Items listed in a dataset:
=====

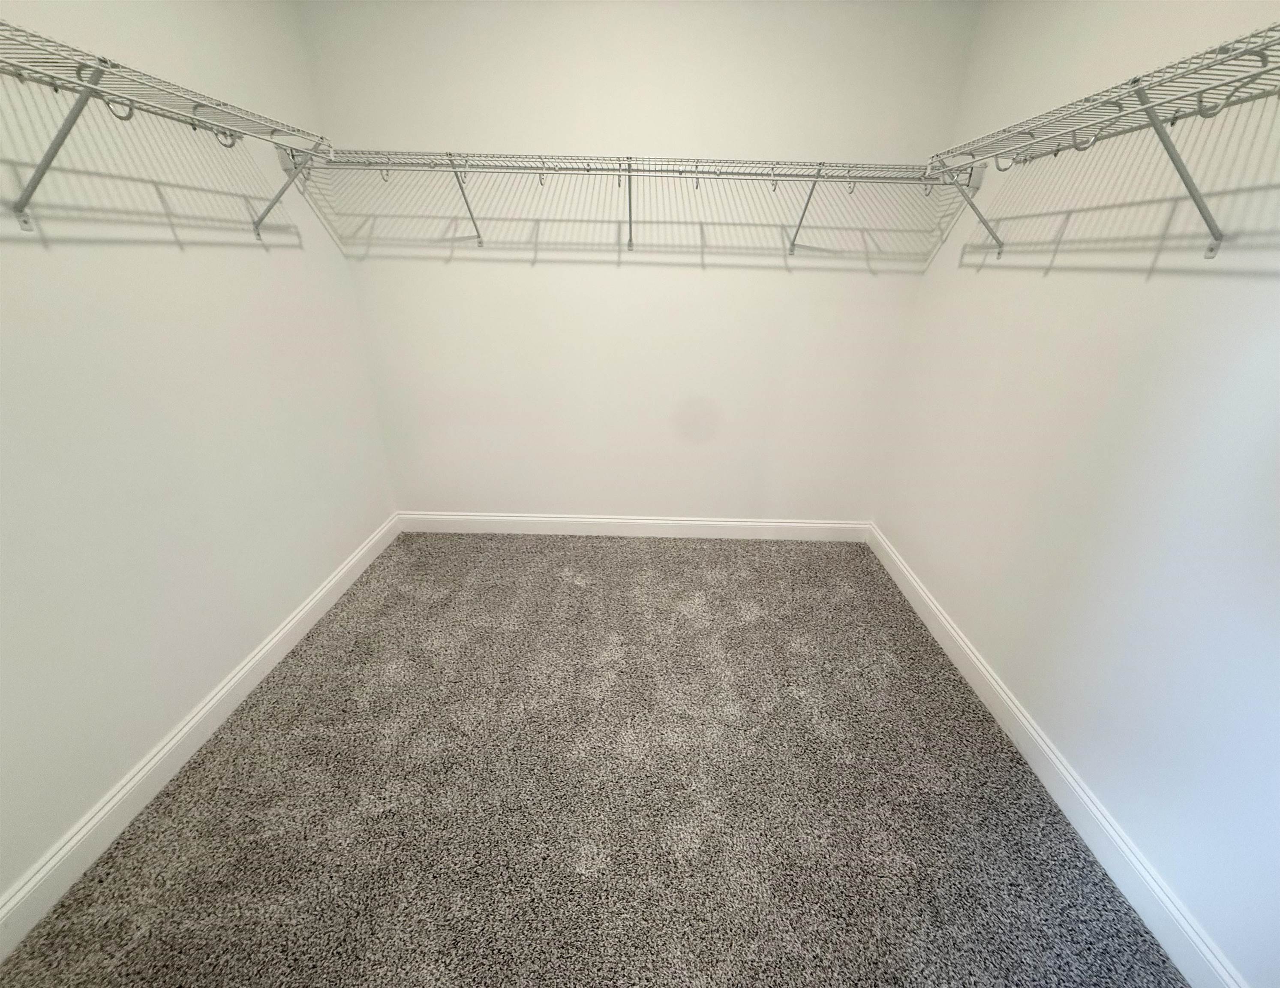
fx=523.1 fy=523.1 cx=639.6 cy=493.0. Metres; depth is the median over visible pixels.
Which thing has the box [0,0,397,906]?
left wall
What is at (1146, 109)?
right wire shelf
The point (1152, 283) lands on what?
right wall
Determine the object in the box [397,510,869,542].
back baseboard
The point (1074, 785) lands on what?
right baseboard
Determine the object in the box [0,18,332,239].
left wire shelf
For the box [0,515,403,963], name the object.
left baseboard
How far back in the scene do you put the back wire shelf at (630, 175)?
2.03 m
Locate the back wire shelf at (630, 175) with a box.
[299,148,949,257]
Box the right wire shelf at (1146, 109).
[929,21,1279,263]
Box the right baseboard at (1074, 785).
[866,525,1247,987]
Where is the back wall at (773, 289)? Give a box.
[292,0,982,524]
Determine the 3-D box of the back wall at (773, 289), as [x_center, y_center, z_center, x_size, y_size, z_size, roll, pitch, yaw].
[-0.039,-0.930,2.522,2.829,2.528,0.115,1,25,1]
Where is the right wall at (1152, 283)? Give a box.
[870,0,1279,984]
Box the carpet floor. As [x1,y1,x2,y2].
[0,530,1193,987]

=====

Work instruction
Every entry above is to be copied verbatim, with the pictures removed.

Solved problem
fx=523.1 fy=523.1 cx=639.6 cy=493.0. Metres; depth is the median over visible pixels.
Which thing has the box [0,0,397,906]?
left wall
What is at (1146, 109)?
right wire shelf
The point (1152, 283) lands on what?
right wall
Determine the object in the box [397,510,869,542].
back baseboard
The point (1074, 785) lands on what?
right baseboard
Determine the object in the box [0,18,332,239].
left wire shelf
For the box [0,515,403,963], name the object.
left baseboard
How far back in the scene do you put the back wire shelf at (630, 175)?
2.03 m
Locate the back wire shelf at (630, 175) with a box.
[299,148,949,257]
Box the right wire shelf at (1146, 109).
[929,21,1279,263]
Box the right baseboard at (1074, 785).
[866,525,1247,987]
Where is the back wall at (773, 289)? Give a box.
[292,0,982,524]
Determine the 3-D box of the back wall at (773, 289), as [x_center, y_center, z_center, x_size, y_size, z_size, roll, pitch, yaw].
[-0.039,-0.930,2.522,2.829,2.528,0.115,1,25,1]
Where is the right wall at (1152, 283)? Give a box.
[870,0,1279,984]
Box the carpet floor. As [x1,y1,x2,y2].
[0,530,1193,987]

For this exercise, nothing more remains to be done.